The judgment is reversed in part as to Abed’s claim for pregnancy discrimination under the FEHA and affirmed in part as to her claim for invasion of privacy. The case is remanded for further proceedings consistent with this opinion. Abed is awarded her costs on appeal.

 

_________________________

Humes, P.J.

We concur:

_________________________

Margulies, J.

_________________________

Banke, J.

Abed v. Western Dental Services, Inc. A150933

Trial Court:

Napa County Superior Court

Trial Judge:

Hon. Rodney G. Stone

Counsel for Plaintiff and Appellant:

Michael von Loewenfeldt, Kerr & Wagstaffe LLP

Gary E. Moss, Law Offices of Moss & Hough

Mary Patricia Hough, Law Offices of Moss & Hough

Counsel for Defendant and Respondent:

Gregory G. Iskander, Littler Mendelson, P.C.

Christina L. Piechocki, Littler Mendelson, P.C.

Abed v. Western Dental Services, Inc.

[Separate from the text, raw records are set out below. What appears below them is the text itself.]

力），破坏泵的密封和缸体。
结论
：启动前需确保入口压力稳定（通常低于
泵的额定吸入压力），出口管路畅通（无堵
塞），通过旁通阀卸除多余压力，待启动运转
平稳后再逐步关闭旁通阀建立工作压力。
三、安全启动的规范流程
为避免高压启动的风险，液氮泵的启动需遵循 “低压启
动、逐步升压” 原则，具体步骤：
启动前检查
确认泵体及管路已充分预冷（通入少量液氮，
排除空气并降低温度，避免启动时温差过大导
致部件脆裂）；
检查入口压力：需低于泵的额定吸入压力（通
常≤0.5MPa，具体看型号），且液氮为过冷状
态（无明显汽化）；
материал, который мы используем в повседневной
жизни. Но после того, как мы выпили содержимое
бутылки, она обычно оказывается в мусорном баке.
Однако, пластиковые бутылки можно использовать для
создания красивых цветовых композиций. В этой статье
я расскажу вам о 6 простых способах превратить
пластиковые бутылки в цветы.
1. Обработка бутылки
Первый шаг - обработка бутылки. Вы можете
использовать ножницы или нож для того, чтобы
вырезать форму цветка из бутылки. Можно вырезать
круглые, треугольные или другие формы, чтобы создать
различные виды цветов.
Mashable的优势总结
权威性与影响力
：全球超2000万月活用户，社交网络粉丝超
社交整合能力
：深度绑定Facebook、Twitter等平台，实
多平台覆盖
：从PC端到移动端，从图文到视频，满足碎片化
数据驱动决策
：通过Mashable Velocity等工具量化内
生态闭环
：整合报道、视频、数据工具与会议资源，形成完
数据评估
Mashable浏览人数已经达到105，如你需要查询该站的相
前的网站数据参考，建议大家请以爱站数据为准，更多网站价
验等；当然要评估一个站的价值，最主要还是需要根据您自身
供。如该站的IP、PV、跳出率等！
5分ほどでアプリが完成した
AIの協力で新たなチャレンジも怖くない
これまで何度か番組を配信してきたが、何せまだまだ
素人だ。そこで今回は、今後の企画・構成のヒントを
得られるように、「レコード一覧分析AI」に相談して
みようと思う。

A150933

  1. * Pursuant to California Rules of Court, rules 8.1105(b) and 8.1110, this opinion is certified for publication with the exception of part II.A.
  2. The parties dispute whether this was the same conversation DeHaro described.
  3. Abed does not challenge the dismissal of her claim for invasion of privacy.
  4. All further statutory references are to the Government Code unless otherwise indicated.
  5. Because Abed relies exclusively on section 12940, subdivision (a), we do not address whether she might also have a claim under section 12940, subdivision (c), which prohibits pregnancy discrimination “in the selection, termination, training, or other terms or treatment of [a] person” in training programs and other unpaid, limited-term positions.
  6. On appeal, Abed offers two theories for why her failure to apply for a position is not fatal to her claim. The first is that applying for a position cannot be a required element of her prima facie case because she cannot logically be expected to have applied for a position she was falsely told did not exist. The second is that the McDonnell Douglas framework is inapplicable because she provided direct evidence of discriminatory intent. (See Trop v. Sony Pictures Entertainment, Inc. (2005) 129 Cal.App.4th 1133, 1144-1145.) We need not resolve whether she was excused from establishing a prima facie case under McDonnell Douglas because, even if she was not, she presented more than enough evidence to support an inference of discrimination.
  7. A pregnancy discrimination claim under the FEHA “is analogous to a federal claim under Title VII of the Civil Rights Act of 1964,” and “federal cases interpreting title VII are instructive when analyzing a FEHA claim.” (Spaziano v. Lucky Stores, Inc. (1999) 69 Cal.App.4th 106, 110, 112.)